Redesign Health Gets Another Boost in Funding Startups to Innovate Care
Redesign Health has taken a different approach to fueling innovation in health care. Unlike most venture capital funds, Redesign Health focuses solely on health care companies whose innovative solutions can be scaled. In other words, health care is not a component of its business — it is the business.
The company recently raised $65 million in its latest funding round, led by General Catalyst, and included investments from CVS Health Ventures, UPMC Enterprises and others. Redesign Health has helped fund telehealth apps, health care fintech companies and comprehensive care platforms. In all, the company has raised $315 million in funding.
Founded in 2018, the company is a hub to create health care companies from within. It’s somewhere between an incubator and a venture capital firm, notes a recent Crunchbase News report. A differentiating factor in Redesign Health’s approach is that it makes all the key decisions about any offshoots that spin out of it.

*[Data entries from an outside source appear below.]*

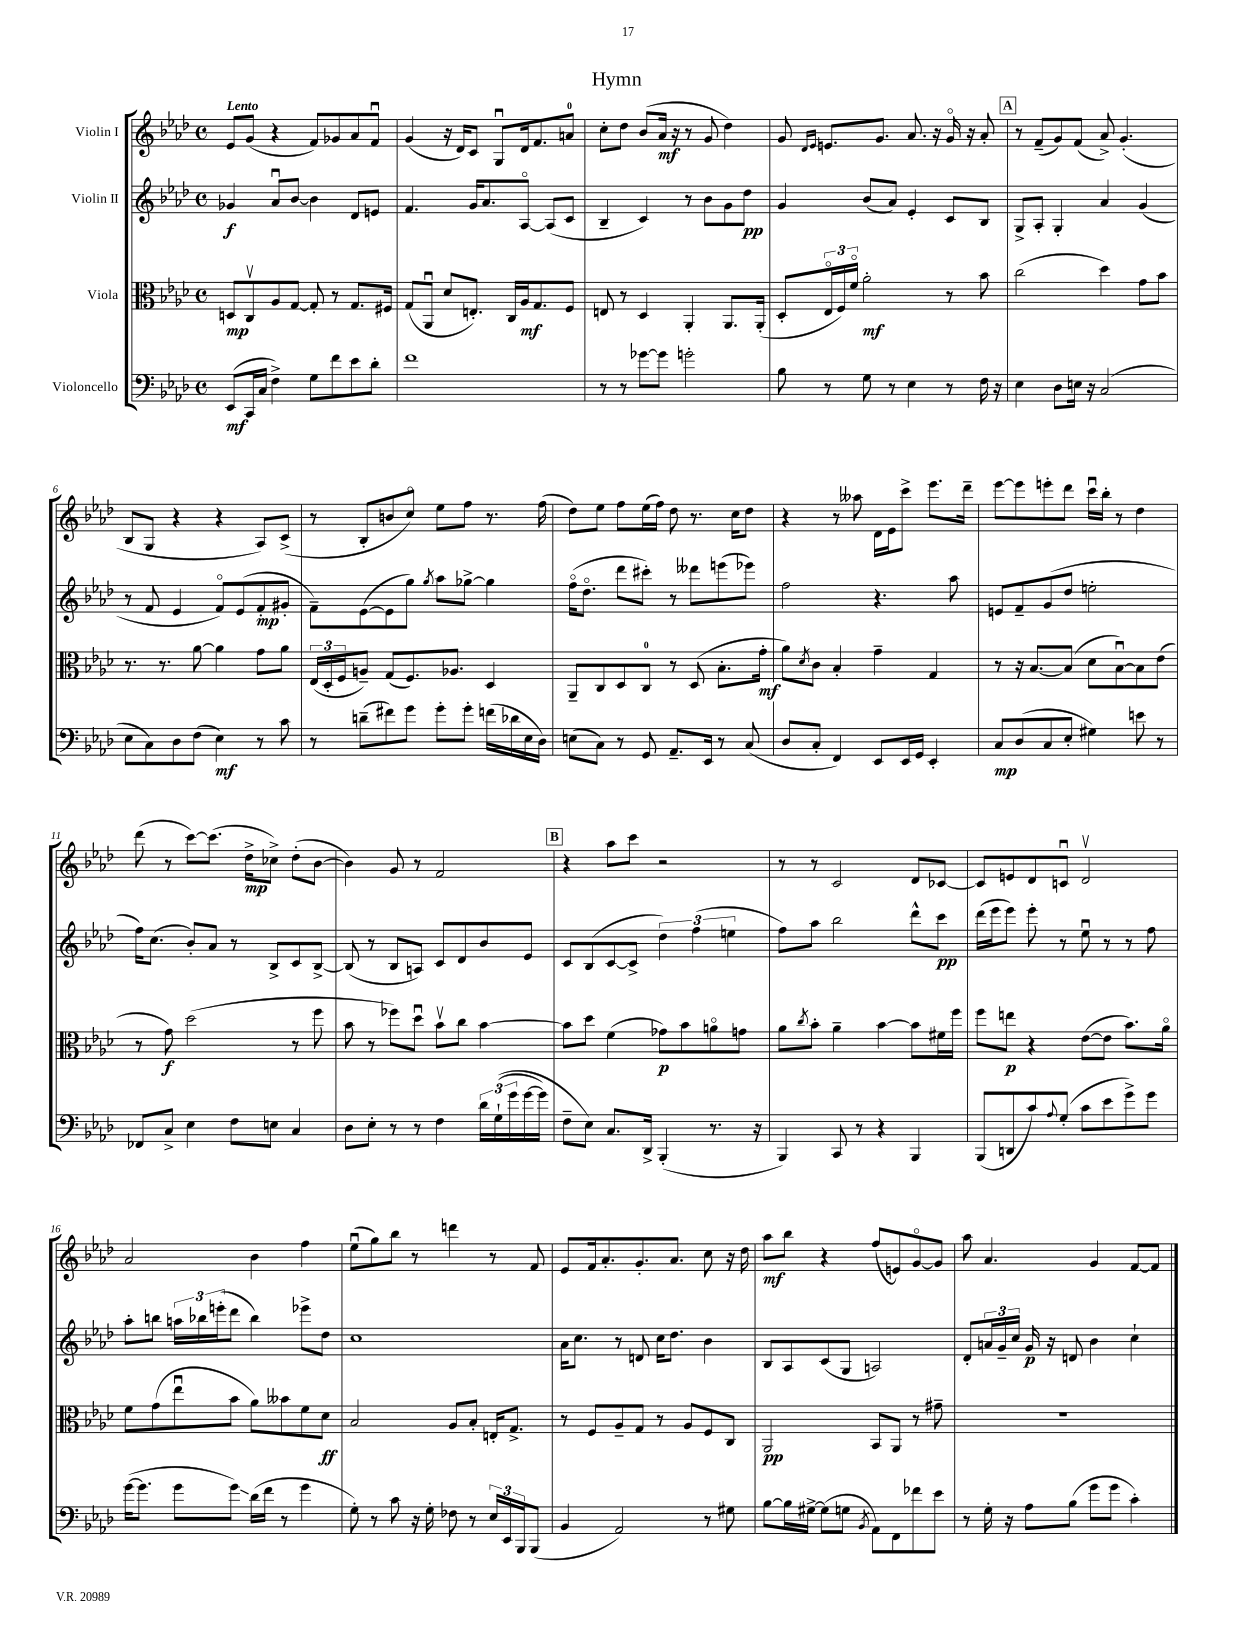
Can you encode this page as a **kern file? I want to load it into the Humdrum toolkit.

**kern	**kern	**kern	**kern
*staff4	*staff3	*staff2	*staff1
*clefF4	*clefC3	*clefG2	*clefG2
*k[b-e-a-d-]	*k[b-e-a-d-]	*k[b-e-a-d-]	*k[b-e-a-d-]
*M4/4	*M4/4	*M4/4	*M4/4
*met(c)	*met(c)	*met(c)	*met(c)
(8EE-	8D	4g-	8e-
16CC	8Cv	.	(8g
16C	.	.	.
4F^)	8A-	8a-u	4r
.	[8G	[8b-	.
8G	8G']	4b-]	8f)
8f	8r	.	8g-
8e-	8.G	8d-	8a-
8d-'	.	8e	8fu
.	16F#	.	.
=	=	=	=
1f	(8G	4.f	(4g
.	8AA-u	.	.
.	8d-	.	16r
.	.	.	16d-)
.	8.E')	16g	8c
.	.	8.a-	.
.	.	.	8Gu
.	16C	.	.
.	16A-	[8A-o	16d-
.	8.G	.	8.f
.	.	(8A-]	.
.	8F	8c	8a
=	=	=	=
8r	8E	4B-~	8cc'
8r	8r	.	8dd-
[8g-	4D-	4c)	(8b-
8g-]	.	.	16a-
.	.	.	16r
2g'	4AA-'	8r	8r
.	.	8b-	8g
.	8.AA-	8g	4dd-)
.	.	8dd-	.
.	(16AA-'	.	.
=	=	=	=
8B-	8D-'	4g	8g
.	.	.	16qqd-
.	.	.	16qqe-
8r	24E-o	.	8.e
.	24F)	.	.
.	24fo	.	.
8G	2a-'	(8b-	.
.	.	.	8.g
8r	.	8a-)	.
4E-	.	4e-'	8.a-
.	.	.	16r
8r	8r	8c	16go
.	.	.	16r
16F	8b-	8B-	8a-'
16r	.	.	.
=	=	=	=
4E-	(2cc	8G^	8r
.	.	8A-'	(8f~
8D-	.	4G'	8g)
16E	.	.	(8f
16r	.	.	.
(2C	4dd-)	4a-	8a-^)
.	.	.	(4.g'
.	8g	(4g	.
.	8b-	.	.
=	=	=	=
8E-	8.r	8r	8B-
8C)	.	8f	8G
.	8.r	.	.
8D-	.	4e-	4r
(8F	[8a-	.	.
4E-)	4a-]	8fo)	4r
.	.	(8e-	.
8r	8g	8f'	8A-)
8c	8a-	8g#'	(8c^
=	=	=	=
8r	(24E-	8f~)	8r
.	24D-'	.	.
.	24F	.	.
(8d~	8A~)	([8e-	8B-'
8f#)	(8G	8e-]	8b
8g	8.F)	8gg)	8cco)
.	.	8qgg	.
8g'	.	8aa-	8ee-
.	8.A-	.	.
8g'	.	[8gg-^	8ff
(16f	4D-	4gg-]	8.r
16d-	.	.	.
16E-	.	.	.
16D-)	.	.	(16ff
=	=	=	=
(8E	8AA-~	(16ffo	8dd-)
.	.	8.dd-o	.
8C)	8C	.	8ee-
8r	8D-	8ddd-	8ff
8GG	8C	8ccc#')	(16ee-
.	.	.	16ff)
8.AA-~	8r	8r	8dd-
.	(8D-	8ddd--	8.r
16EE-	.	.	.
8r	8.B-'	(8eee	.
.	.	.	16cc
(8C	.	8eee-)	8dd-
.	16g'	.	.
=	=	=	=
8D-	8a-)	2ff	4r
.	8qd-	.	.
8C'	8c	.	.
4FF)	4B-'	.	8r
.	.	.	8aa--
8EE-	4g~	4.r	16d-
.	.	.	16e-
16EE-	.	.	8ccc^
16GG	.	.	.
4EE-'	4G	.	8.eee-
.	.	8aa-	.
.	.	.	16ddd-~
=	=	=	=
8C	8r	8e	[8eee-
(8D-	16r	8f~	8eee-]
.	[8.B-	.	.
8C	.	(8g	8eee'
8E-'	(8B-]	8dd-	8ddd-
4G#)	8d-	2ee'	16cccu
.	.	.	16bb-'
.	[8B-u)	.	8r
8e	8B-]	.	4dd-
8r	(8e-	.	.
=	=	=	=
8FF-	8r	16ff)	(8ddd-
.	.	(8.cc	.
8C^	8g)	.	8r
4E-	(2dd-	8b-')	[8ccc)
.	.	8a-	(8.ccc]
8F	.	8r	.
.	.	.	16dd-^
8E	.	8B-^	8cc-^)
4C	8r	8c	(8dd-'
.	8ff	[8B-^	[8b-
=	=	=	=
8D-	8b-	(8B-]	4b-])
8E-'	8r	8r	.
8r	8ff-)	8B-	8g
8r	8dd-u	8A)	8r
4F	8b-v	8c	2f
.	8cc	8d-	.
24d-	[4b-	8b-	.
&((24G`	.	.	.
24g	.	.	.
[16g	.	8e-	.
16g])	.	.	.
=	=	=	=
8F~	8b-]	8c	4r
8E-&)	8dd-	(8B-	.
8.C	(4f	[8c	8aa-
.	.	8c^]	8ccc
16DD-^	.	.	.
(4BBB-'	8g-)	6dd-)	2r
.	8b-	.	.
.	.	(6ff	.
8.r	8ao	.	.
.	.	6ee	.
.	8g	.	.
16r	.	.	.
=	=	=	=
4BBB-)	8a-	8ff)	8r
.	8qcc	.	.
.	8b-'	8aa-	8r
8CC	4a-~	2bb-	2c
8r	.	.	.
4r	[4b-	.	.
4BBB-	8b-]	8ddd-^^	8d-
.	16f#	8ccc	[8c-
.	16ff	.	.
=	=	=	=
(8BBB-	8ff	(16ddd-	8c-]
.	.	16eee-	.
8DD	8ee	8eee-)	8e
8c)	4r	8eee-'	8d-
8qqA-	.	.	.
(8G'	.	8r	8cu
8c	([8e-	8ee-u	2d-v
8e-	8e-]	8r	.
8g^)	8.b-)	8r	.
8g	.	8ff	.
.	16a-o	.	.
=	=	=	=
([16g	8f	8aa-'	2a-
8.g]	.	.	.
.	(8g	8bb	.
8g	8ee-u	24aa	.
.	.	24bb-	.
.	.	(24eee'	.
8g)	8b-	8ddd-	.
(16d-	8a-)	4bb-)	4b-
16f	.	.	.
8r	8b--	.	.
4g	8f	8eee-^	4ff
.	8d-	8dd-	.
=	=	=	=
8G')	2B-	1cc	(8ee-u
8r	.	.	8gg)
8c	.	.	8bb-
16r	.	.	8r
16G'	.	.	.
8F-	8A-	.	4ddd
8r	8B-'	.	.
24E-	16E'	.	8r
24EE-	.	.	.
.	8.G^	.	.
24BBB-	.	.	.
(8BBB-	.	.	8f
=	=	=	=
4BB-	8r	16a-	8e-
.	.	8.cc	.
.	8F	.	16f
.	.	.	8.a-'
2AA-)	8A-~	8r	.
.	8G	8d	8.g'
.	8r	16cc	.
.	.	8.dd-	8.a-
.	8A-	.	.
8r	8F	4b-	8cc
8G#	8C	.	16r
.	.	.	16dd-
=	=	=	=
[8B-	2AA-	8B-	8aa-
16B-]	.	8A-	8bb-
[16G#^	.	.	.
(8G#]	.	(8c	4r
8G	.	8G	.
8qBB-	.	.	.
8AA-)	8BB-	2A)	(8ff
8FF	8AA-	.	8e)
8f-	8r	.	[8go
8e-	8g#~	.	8g]
=	=	=	=
8r	1r	8d-'	8aa-
16G'	.	24a	4.a-
.	.	24g~	.
16r	.	.	.
.	.	24cc	.
8A-	.	16g	.
.	.	16r	.
(8B-	.	8d	.
8g	.	4b-	4g
8g	.	.	.
4c')	.	4cc`	[8f
.	.	.	8f]
==	==	==	==
*-	*-	*-	*-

Many of Redesign’s 20 companies use comprehensive care to treat acute conditions. It’s made investments in companies like:
The metabolism and weight-loss coaching and consulting company pairs medication with lifestyle coaching and content that helps consumers improve sleep, exercise and mental health.
The company offers rheumatoid arthritis sufferers a team of rheumatologists and dietitians and provides an app that tracks food intake and flare-ups.
This oncology company provides sleep coaching and sleep-aid supplements.
These types of investments are aimed at making it easier for patients to connect with specialists and for specialists to connect with patients’ primary care physicians.
Redesign Health bears watching as it continues to grow, but its model has a couple of downsides, according to Tech Crunch. Many early-stage startups in this space don’t yet accept insurance, and patients dealing with multiple chronic conditions may become overwhelmed by juggling relationships with many different providers.